Atul Bhole and Raghupathi Acharya, say that Tata Balanced follows an active duration management approach to manage interest rate risk and generate alpha
Atul Bhole and Raghupathi Acharya, fund managers, Tata Balanced, say that the guiding principle of their debt fund management process is SLR - Safety , Liquidity & Return.
What is your approach to managing the equity portfolio of this fund?
We primarily follow the Growth at Reasonable Price (GARP) approach with a very strong bias towards quality of businesses and managements. In some instances, we also buy and hold on to exceptional quality businesses even at slightly higher valuations for longer period of time to gain from the compounding characteristic in topline and profits. The focus is on evaluation of individual companies rather than taking outsized sectoral calls. We do not take market calls and prefer to remain invested across a diverse set of companies. So most of the time one would find the equity allocation on the higher side. Large-cap and mid-cap proportion is maintained at 40-45% and 30-35% range within 75% of equity allocation. Each sector is played through a basket of 5-8 companies. Top holding is ~4-4.5% and then there is tail of 55-65 stocks to reduce concentration and to capture more opportunities.
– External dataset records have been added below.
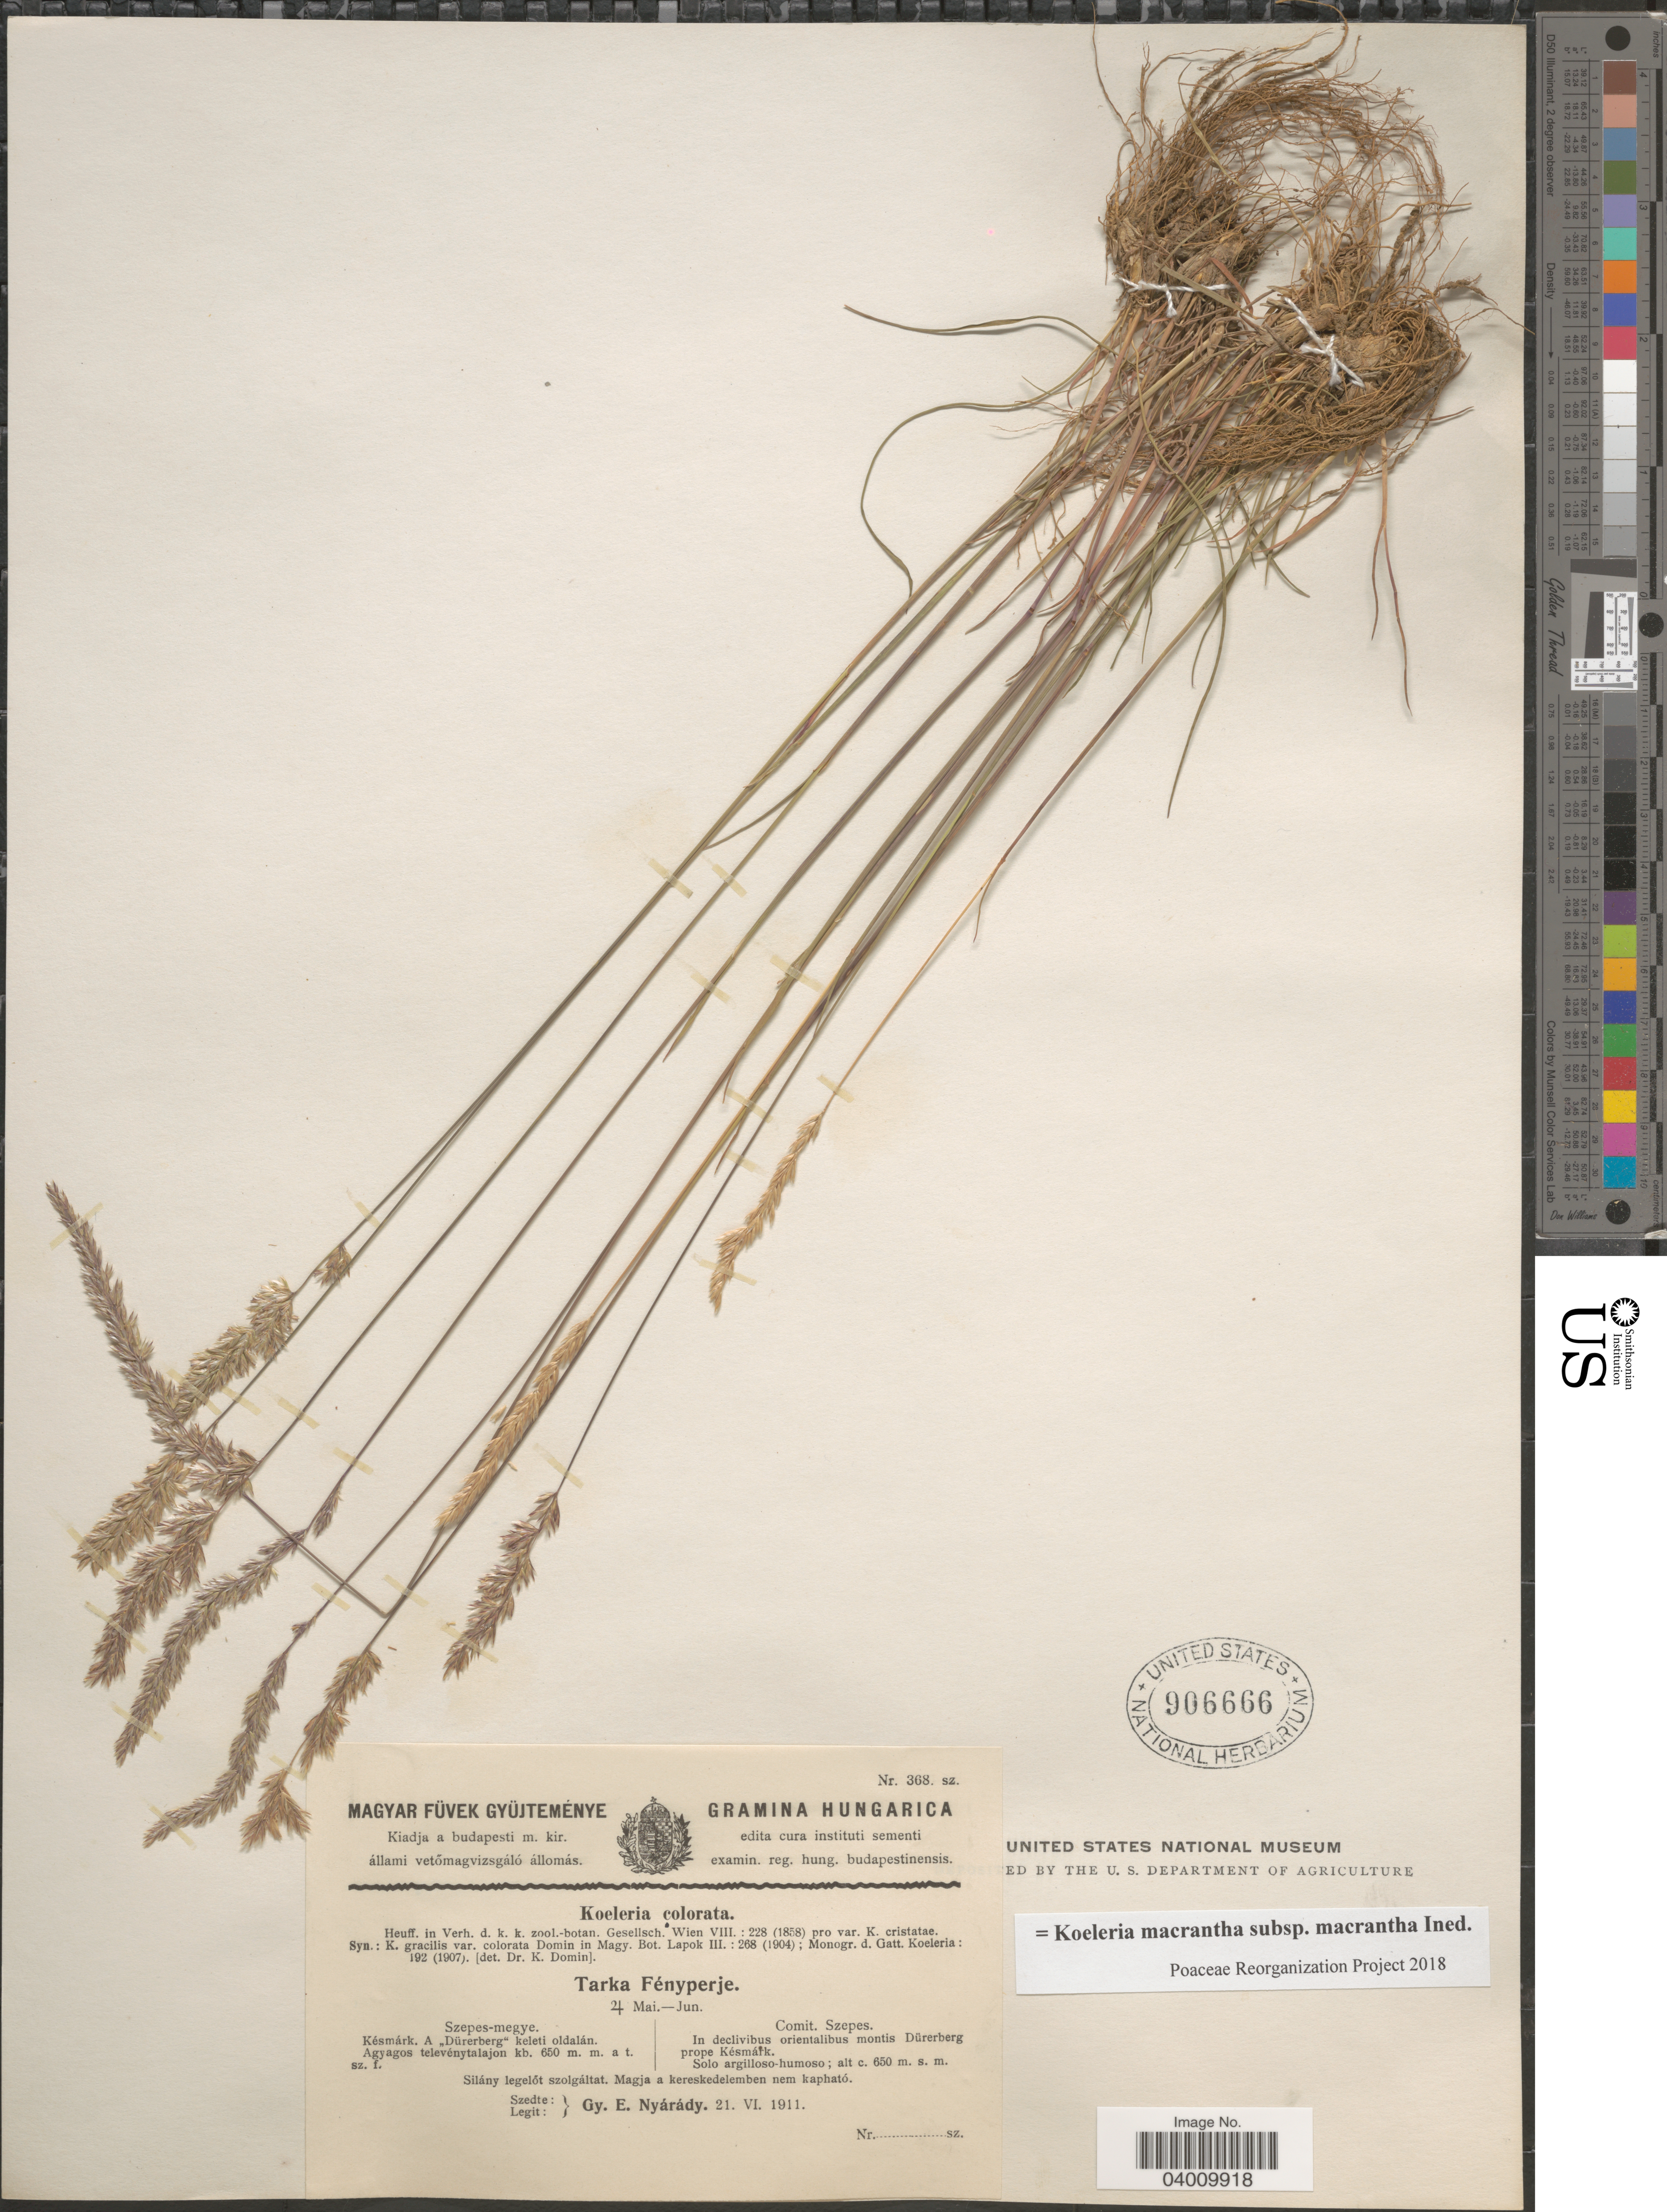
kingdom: Plantae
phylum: Tracheophyta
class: Liliopsida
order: Poales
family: Poaceae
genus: Koeleria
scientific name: Koeleria macrantha subsp. macrantha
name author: (Ledeb.) Schult.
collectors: E. Nyárády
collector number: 368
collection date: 1911-06-21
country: Hungary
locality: Hungarica. Comit. Szepes. In declivibus orientalibus montis Dürerberg prope Késmálk. Solo argilloso-humoso.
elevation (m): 650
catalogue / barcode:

What is your approach to managing the fixed income portfolio of this fund?
The guiding principle of our debt fund management process is SLR - Safety, Liquidity & Return. The fund mainly invests in medium to long dated liquid sovereign and higher rated corporate bonds and money market instruments. The fund follows an active duration management approach to manage interest rate risk and generate alpha , based on the prevailing macro-economic situation in the economy. Towards this, end, the fund generally keeps an overweight position on sovereign bonds as they are highly liquid. Besides, the fund takes exposure to only high quality AAA papers, avoiding exposure to lower rated debt instruments.
How often do you re-balance your debt and equity allocation?
Debt and equity are re-balanced on a dynamic basis. As we do not take market call and time to market, the equity allocation remains on the higher side. Because of dynamic re-balancing, buying on dips and profit booking at higher prices happens regularly, which helps in the long-term.